Dataset extract:

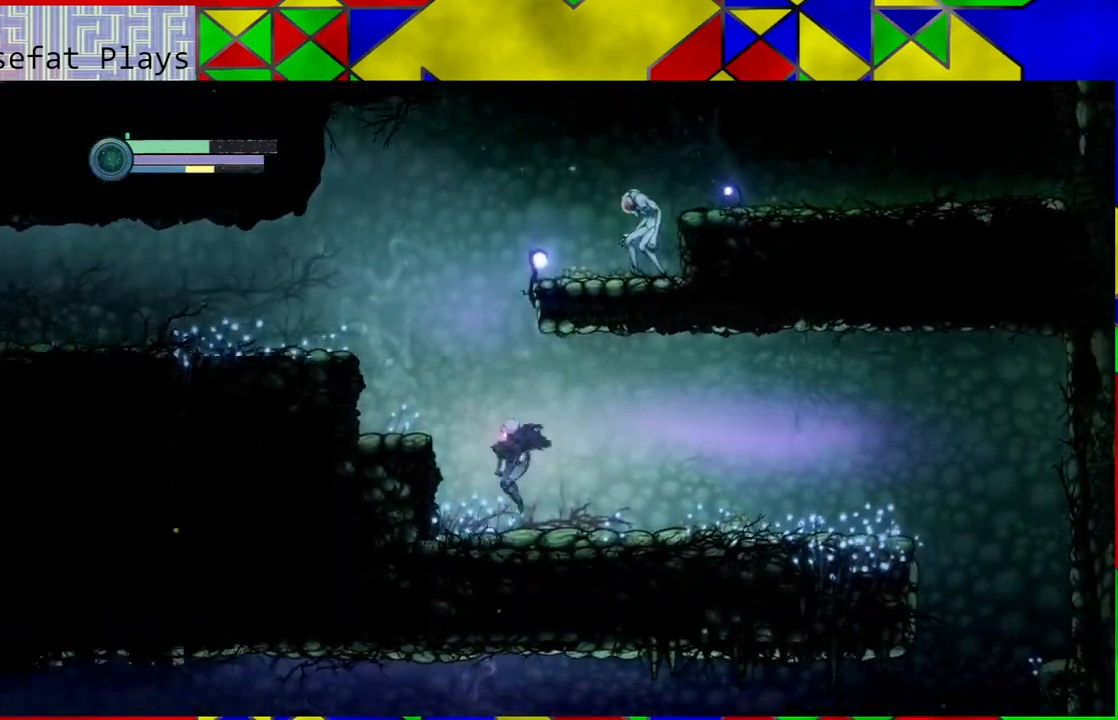
{"buttons": ["B"], "left_stick": "left", "right_stick": "center", "events": [[133, "B", "down"]]}
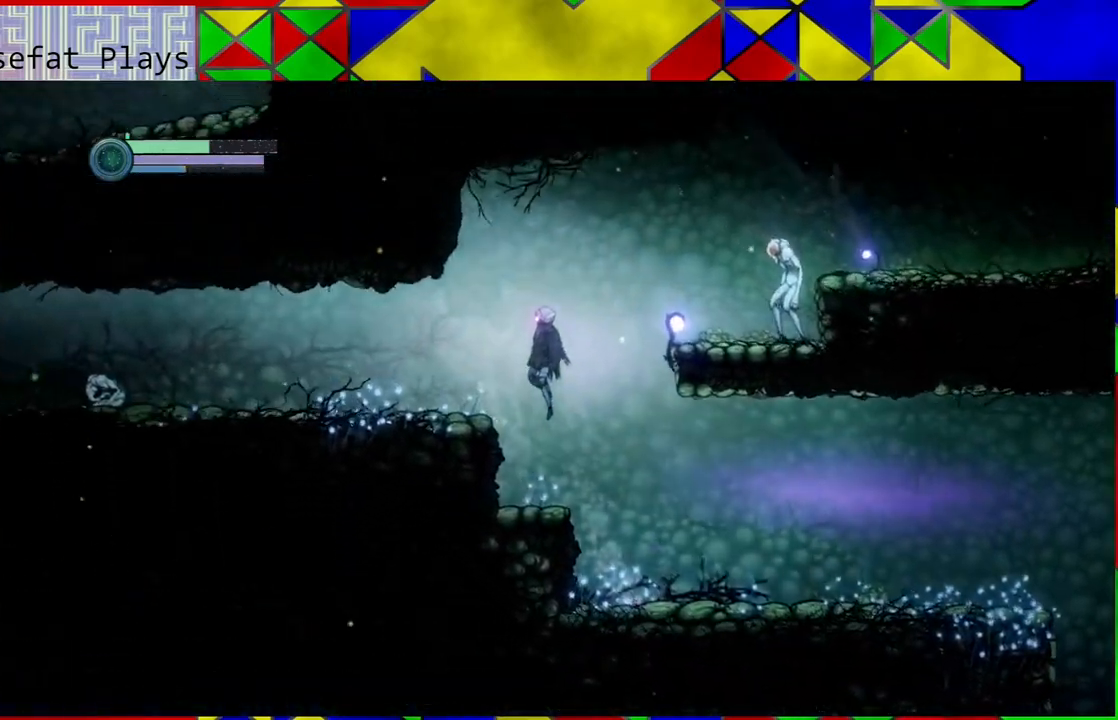
{"buttons": [], "left_stick": "center", "right_stick": "center", "events": [[33, "B", "up"], [283, "left_stick", "center"]]}
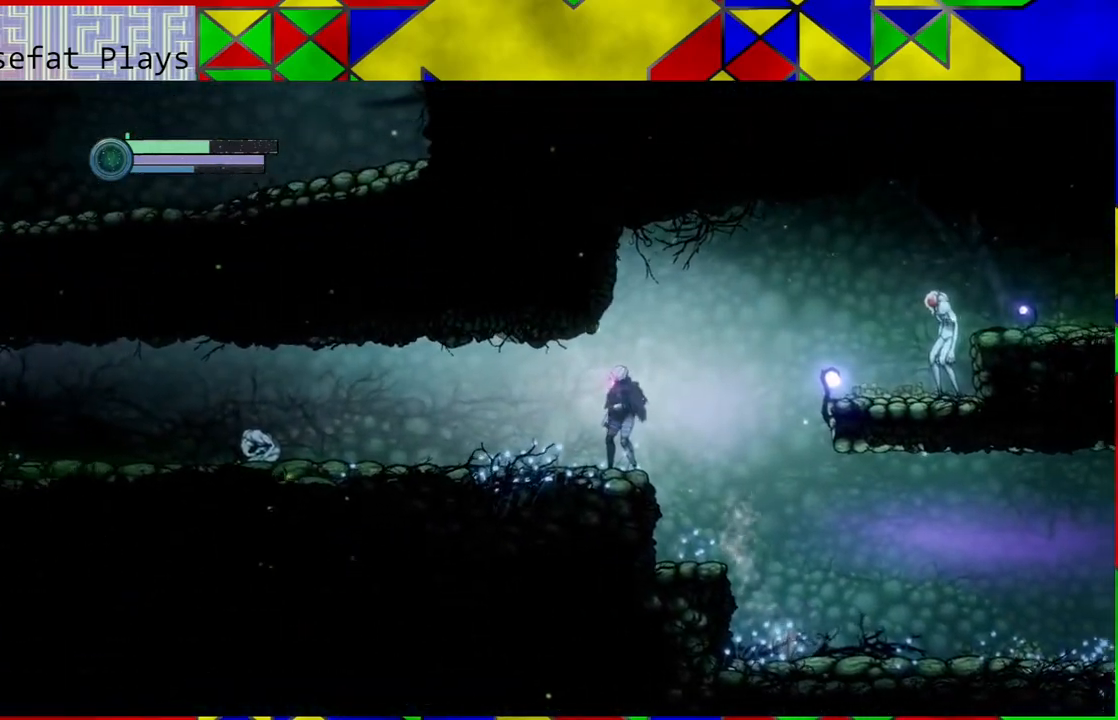
{"buttons": [], "left_stick": "center", "right_stick": "center", "events": [[67, "left_stick", "right"], [217, "left_stick", "center"]]}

Task requirements:
Please output the full listing above exactly, minus any pictures.

Solution to this exercise:
{"buttons": ["B"], "left_stick": "left", "right_stick": "center", "events": [[133, "B", "down"]]}
{"buttons": [], "left_stick": "center", "right_stick": "center", "events": [[33, "B", "up"], [283, "left_stick", "center"]]}
{"buttons": [], "left_stick": "center", "right_stick": "center", "events": [[67, "left_stick", "right"], [217, "left_stick", "center"]]}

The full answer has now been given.